The State Department is praising a grass-roots social media campaign that is putting a spotlight on the elusive African warlord Joseph Kony and his heinous Lord’s Resistance Army (LRA).

But at the same time, US diplomats (and in some cases, their African counterparts) want the mostly young people who are suddenly caught up in the get-Kony cyber phenomenon to know this: The US government, central African governments, and numerous nongovernmental organizations have been working for some time to stop Mr. Kony and to address the needs of his victims, from escaped child soldiers to mutilated villagers.

“Certainly we appreciate the efforts of the group Invisible Children to shine a light on the horrible atrocities of the LRA,” said State Department spokeswoman Victoria Nuland, speaking to reporters Thursday.

But she also added, “As you know, there are neighboring states, there are NGO groups who have been working on this problem for decades.” Moreover, she said, the United States has been “very much involved” through support to the countries of East and central Africa where Kony’s army roams and pillages – in particular since last October, when President Obama ordered the dispatching of 100 special forces advisers to assist in the effort to bring down the LRA.

Ms. Nuland’s remarks reflected a bit of the amazement – and yes, frustration – that diplomats from Washington to Kampala, Uganda, have felt at seeing how a half-hour-long video posted on YouTube Monday has alerted millions of young people. It’s an issue that governments have struggled for years to expose and address.

The video, “Kony 2012,” the work of American Jason Russell and his Invisible Children organization, has logged more than 50 million views on YouTube and other video sites.

Nuland praised how the video is raising awareness about Kony and the LRA, saying that “hundreds of thousands of people around the world, especially young people, have been mobilized to express concern” for the people of central Africa who have been Kony’s prey.

She noted that, like many parents across America this week, State Department deputy spokesman Mark Toner learned about the video when his middle-schooler showed it to him.

The State Department, which under Secretary of State Hillary Rodham Clinton has increased efforts to employ social media in US public-diplomacy efforts, supports initiatives like the Kony video, Nuland said. “The degree to which this YouTube video ... increase[s] awareness” is helpful she said, even as she expressed a desire to see that greater awareness “increase support for the work that governments are doing, including our own government.”

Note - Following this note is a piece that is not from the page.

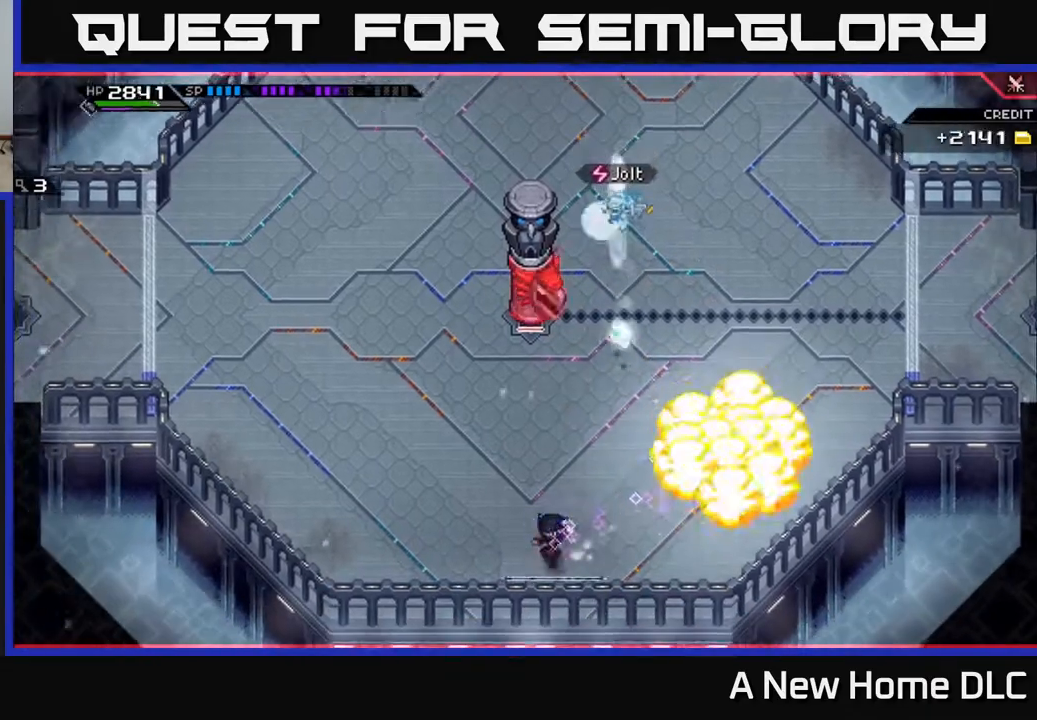
{"buttons": [], "left_stick": "center", "right_stick": "center", "events": [[17, "DPAD_UP", "down"], [17, "left_stick", "up-left"], [100, "DPAD_UP", "up"], [250, "DPAD_DOWN", "down"], [333, "left_stick", "center"], [350, "DPAD_DOWN", "up"]]}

Officials in Uganda, where the video is set, are also lauding the exposure of Kony and his horrendous deeds – even as they chide the videomaker for focusing on Uganda, where the LRA was chased out years ago.

“All this hoopla about Kony and his murderous activities is good in a sense that it helps inform those who don’t know the monster that Kony is,” Felix Kulayigye, Uganda’s Defense Ministry spokesman, told  Reuters Friday. “But of course this is too late,” he added. The LRA was driven out of northern Uganda in 2005. 

Kony and the LRA are now thought to be in neighboring Democratic Republic of Congo, where villagers in the dense forest that Kony prefers reported last month a string of telltale raids involving mutilations, theft, and abductions of children – boys to be soldiers, girls to be sex slaves.

The US troops are operating from a base in the Central African Republic and are advising the armies of a number of countries. But they’re not taking part in any raids themselves. Ugandan forces are thought to be the most capable in a campaign that ranges over a large swath of rugged and inaccessible terrain, regional analysts say. But they note that the Ugandan military is barred from entering Congo.

One goal of the Kony video appears to be to preempt any thoughts Mr. Obama might be having of bringing the 100 military advisers home.

Some experts who praise the attention the video is heaping on the issue wonder if it might end up a flash in the pan. They note that books have been written about Kony and investigative reports have aired, but the awareness ultimately died down.

Of course it’s not clear that those efforts reached anything close to 50 million cyber citizens – and counting.